她时而幽怨,时而发出得逞的冷笑,像是夜里诡谲的夜枭,阴晴不定。
“她既然存心要跟我抢你,那就别怪我不客气了。”江雪柔拿起床头柜上的手机,微笑着拍下了这张最为致命的证据。
非城,我保证,这是最后一次伤害你。从今以后,我会让言欢乖乖滚出我们的世界。
……
“帝都-百菲力二号街,米其林餐厅35楼,有你想看的东西。”
一条陌生的短信,在凌晨12点的时候,发到了言欢的手机里。
言欢睡得迷迷糊糊,一面看着钟表,一面等着男人回来。
老言明天生日,云非城答应她今晚会回苏州。
也不知道是几点的飞机,竟这么晚还没有着家。
言欢疑惑的反复翻看着这条陌生的短信,以为是垃圾短信,也就没管它,随手拉入了垃圾箱。
次日,北风有点冷,天空阴沉沉的,压着一片片厚重的乌云。
“欢啊,小城到了没?”老言的腿虽然还没有完全康复,但是已经可以下床了。
这几天医生说他病情恢复的好,老言也开心,时不时哼着歌。
老言难得松了口,让言欢替她办一次寿宴,老爷子今天开心的紧。
因为都是自家人吃吃饭,所以就没有去外面的饭馆,而是自己在家做菜。
瓶子和安子谦都来了,安子谦还带了自己的特秘,如果加上云非城和小卓封,那一共就是七个人。
人不多,但大家难得聚聚餐也是好的。
只不过,为什么云非城还是没有一条信息?
言欢隐隐觉得有些古怪,连发了好几条信息都像是石沉大海了一样。
等到中午,安子谦他们都来了,云非城也不见踪影。
小卓封已经放了寒假,所以一直待在苏州。
“妈咪,爹地还没有来吗?”小卓封已经在桌上等了好久啦,可云非城不到,他们就不好开饭。

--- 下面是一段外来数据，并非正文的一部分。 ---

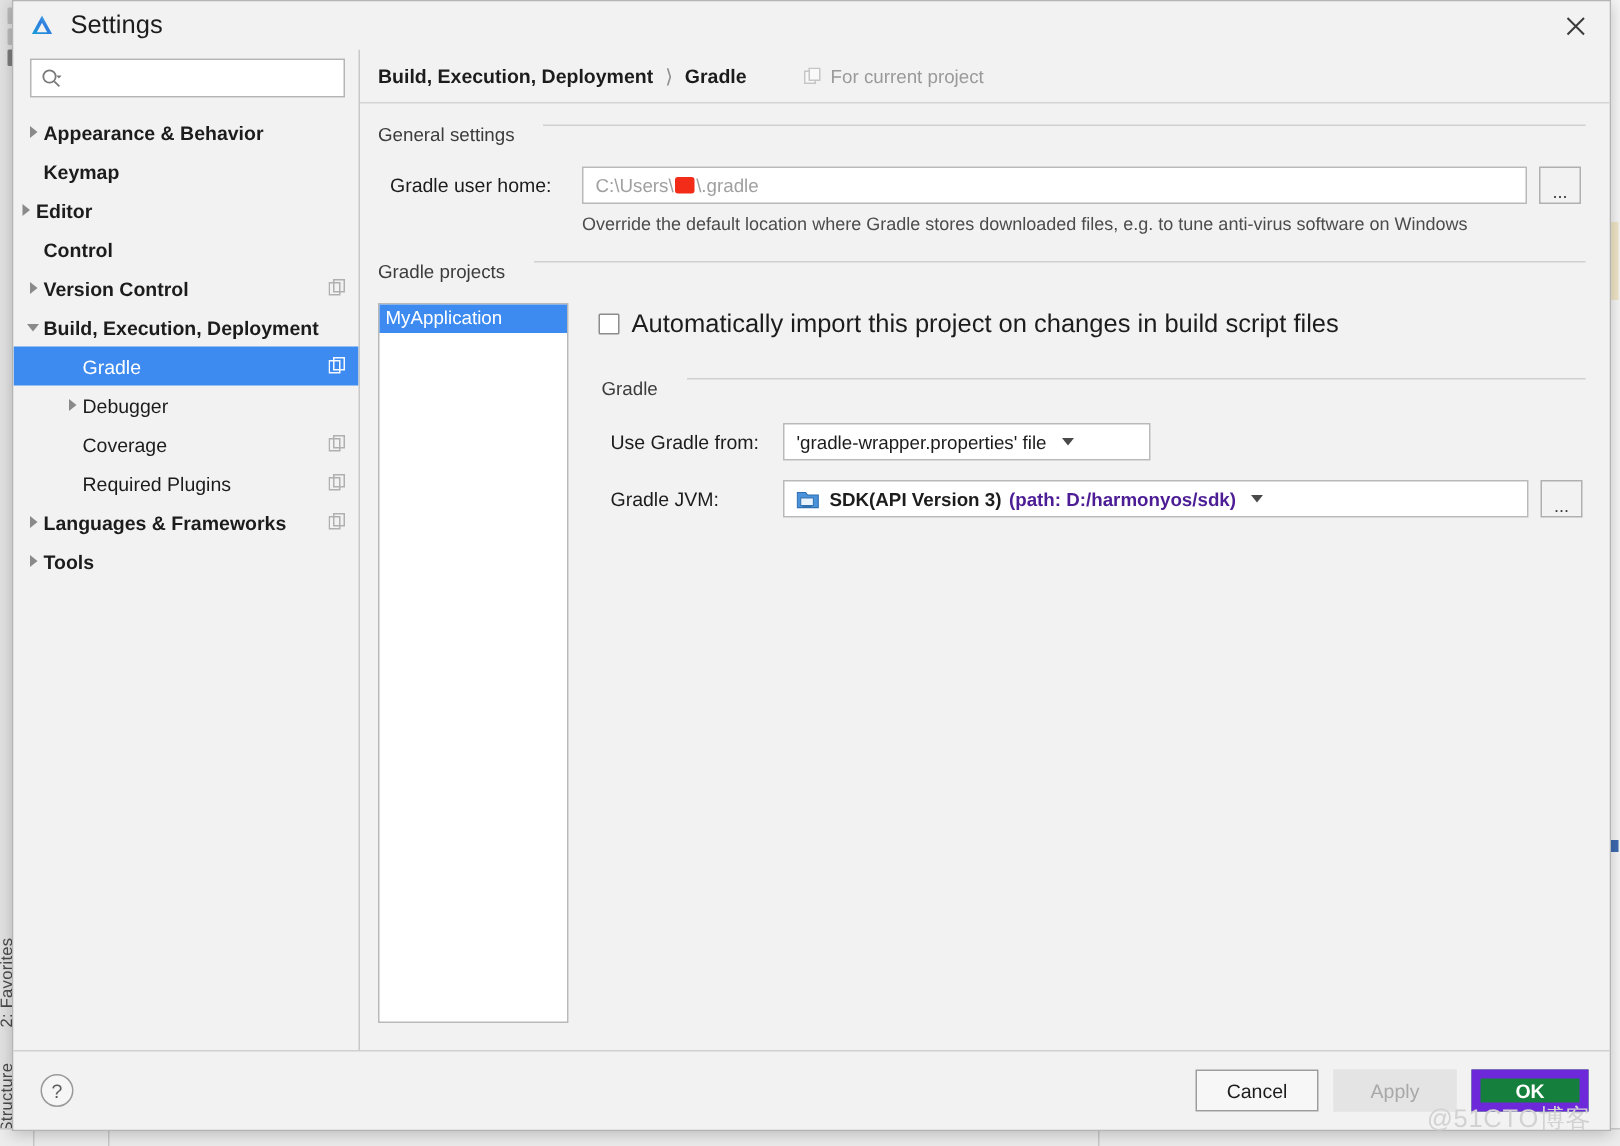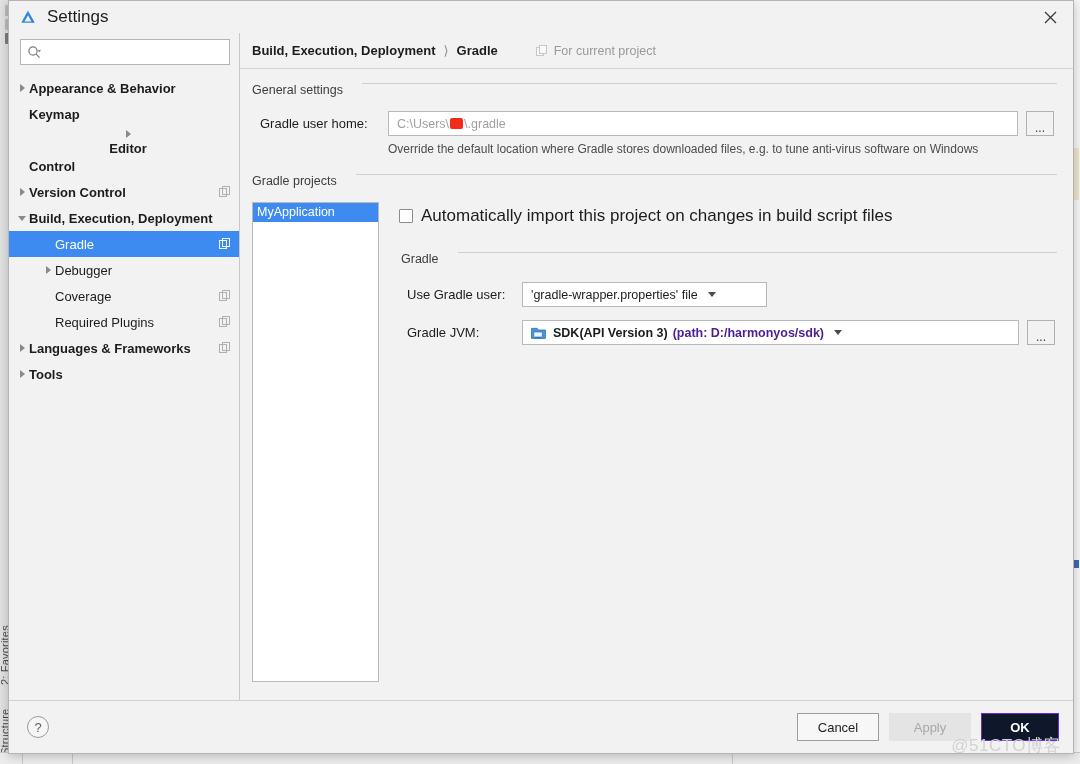--- a/index.html
+++ b/index.html
@@ -249,21 +249,21 @@
   }
   .btns { margin-left: auto; display: flex; align-items: center; gap: 10px; }
   .btn {
     height: 28px; min-width: 82px; padding: 0 14px;
     font-size: 13px; font-family: "Liberation Sans", sans-serif;
     display: flex; align-items: center; justify-content: center;
     cursor: pointer;
   }
   .btn.normal { background: #f7f7f7; border: 1px solid #9d9d9d; color: #1c1c1c; }
   .btn.disabled { background: #e4e4e4; border: 1px solid #e4e4e4; color: #a8a8a8; cursor: default; }
-  .btn.primary { background: #0f172a; border: 1px solid #6d28d9; color: #fff; font-weight: bold; min-width: 78px; }
+  .btn.primary { background: #15803d; border: 6px solid #6d28d9; color: #fff; font-weight: bold; min-width: 78px; }
 
   .watermark {
     position: absolute; right: 12px; bottom: -4px;
     font-size: 17px; color: #d2d2d2;
     letter-spacing: .5px; pointer-events: none;
     user-select: none;
   }
 </style>
 </head>
 <body>
@@ -328,21 +328,21 @@
           <div class="tree-row bold" style="padding-left: 6px;">
             <span class="tw">
               <span class="arrow-r"></span>
             </span>
             <span class="tree-label">Appearance &amp; Behavior</span>
           </div>
           <div class="tree-row bold" style="padding-left: 6px;">
             <span class="tw"></span>
             <span class="tree-label">Keymap</span>
           </div>
-          <div class="tree-row bold" style="padding-left: 16px; flex-direction: column;">
+          <div class="tree-row bold" style="padding-left: 1px;">
             <span class="tw">
               <span class="arrow-r"></span>
             </span>
             <span class="tree-label">Editor</span>
           </div>
           <div class="tree-row bold" style="padding-left: 6px;">
             <span class="tw"></span>
             <span class="tree-label">Control</span>
           </div>
           <div class="tree-row bold" style="padding-left: 6px;">
@@ -470,21 +470,21 @@
               <span class="cbox"></span>
               <span class="check-label">Automatically import this project on changes in build script files</span>
             </div>
 
             <div class="sec-head" style="margin-top:26px;margin-bottom:16px;padding-left:2px;">
               <span>Gradle</span>
               <span class="rule"></span>
             </div>
 
             <div class="row" style="padding-left:8px;margin-bottom:13px;">
-              <span class="row-label" style="width:115px;">Use Gradle user:</span>
+              <span class="row-label" style="width:115px;">Use Gradle from:</span>
               <div class="combo" style="width:245px;">
                 <span>'gradle-wrapper.properties' file</span>
                 <span class="caret"></span>
               </div>
             </div>
 
             <div class="row" style="padding-left:8px;">
               <span class="row-label" style="width:115px;">Gradle JVM:</span>
               <div class="combo" style="width:497px;">
                 <svg class="sdk-icon" width="15" height="14" viewBox="0 0 16 15">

老言问:“小城这孩子昨天晚上就说回来了,怎么现在还没到?”
“你把手机给我,我打个电话给他去。”
言欢点点头,帮老言拨了号,递给他。
“您好,您拨打的电话已经关机……”
关机了?老言咂了咂嘴,纳闷的看着自动挂断的手机屏幕。
瓶子为了吃这顿大餐,今儿个特地没吃早饭,就留着空肚子来装好吃的呢。
见状,揉着肚子“哎哟”一声,委屈道:“欢欢,要不咱们边吃边等吧,我肚子饿的胃疼。”